4. Too eager to change. Eager to change from price market to value market. Li Ning also made a risky decision: to close the distance with international sports brands by raising prices. Although the price difference between Li Ning brand products and foreign brands such as Nike and Adidas has been narrowing after the price increase, the main customer groups of Li Ning brand are still concentrated in second-and third-tier cities, and because the styles, experiences and marketing methods of products have not kept pace, Li Ning's original price-performance ratio advantage has been completely lost, and those consumers who are already quite sensitive to price have to turn to domestic sports brands such as Anta and Peak.

(b) Management issues

After the glory of 2008, Li Ning's performance declined until it lost money. In 20 10, Zhang Yong, CEO of Li Ning Company, boldly launched the brand remolding campaign, hoping to change the declining performance. However, contrary to expectations, this battle made Li Ning's financial statements even worse. Careful analysis shows that the problem of Li Ning Company lies not only in the mistakes of market reform, but also in the confusion of its internal management.

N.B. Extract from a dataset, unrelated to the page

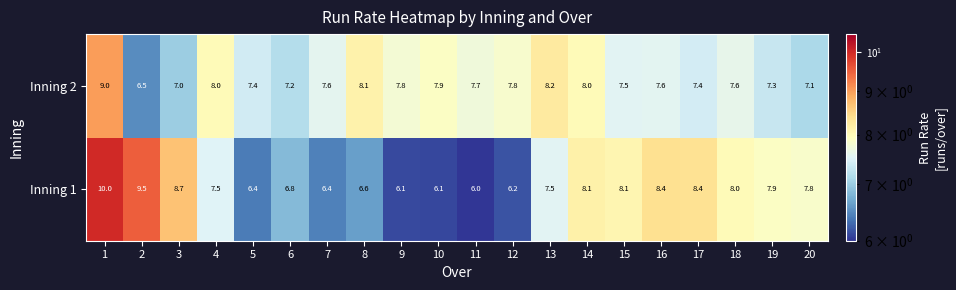

The value of Inning 2 at 11 is 7.7. True or false?

True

1. The cost is too high. Cost control has always been a major aspect that restricts Li Ning's profit. The problem of high cost has existed in the company for a long time, but it still exists after so many years from the company's reform to Li Ning's return. Compared with Li Ning and Anta, the overall staff of Anta, including a large number of factory employees, is 1 1.

500 people, the cost ratio in 20 1 1 is only 4.

180 Li Ning is lower; In marketing, Li Ning's investment ranks first in the same industry in China, with expenses accounting for 65,438+07.6% of operating income and 65,438+03.7% of Anta. But the problem is that Li Ning lost more than 300 million yuan.

The channel is out of control. Li Ning Company has always adopted a "light company" channel model, that is, outsourcing production and sales to channels. Although this channel model has now become the mainstream business model, it is still too early for Li Ning. Because the premise of this model is that enterprises should have strong ability to control upstream and downstream, control the smooth production of products and control the implementation of policies by downstream. Li Ning Company still lacks in these two aspects, so due to production problems, dealers are unwilling to increase inventory, and the whole supply chain lacks coordination and unity.

3. Rough management. Many aspiring middle and senior employees of Li Ning Company generally believe that there are many problems in the management of the company, such as poor cooperation between departments and selfish departmentalism among employees, which leads to low work efficiency. There is a problem of poor coordination between the board of directors and management, which affects the overall development of the company. In addition, some aspects of Li Ning's management are too detailed, the division of departments is too detailed, and the number is too large, which directly increases the management cost.

In brand promotion, Ogilvy PR is responsible for the new media promotion of Li Ning basketball, while the new media promotion of Li Ning's comprehensive products is handed over to a marketing company called Time Fun Interactive, and all other promotions are handed over to Fulai International Public Relations Company. When the three companies have business intersections, they need people from Li Ning Company to coordinate, and a lot of work needs to be stopped. Moreover, the coordinator of Li Ning Company is constantly changing.

Second, the reform of Li Ning Company

Li Ning's rapid growth in 2008-2009 secretly accelerated his decline. After realizing this problem, Li Ning's top brand remolding campaign not only failed to solve the problem, but increased the burden. Li Ning, regarded as the "savior" of Li Ning Company, returned to the company at the age of 49, hoping to change the status quo, revive Li Ning's past glory and continue Li Ning's dream.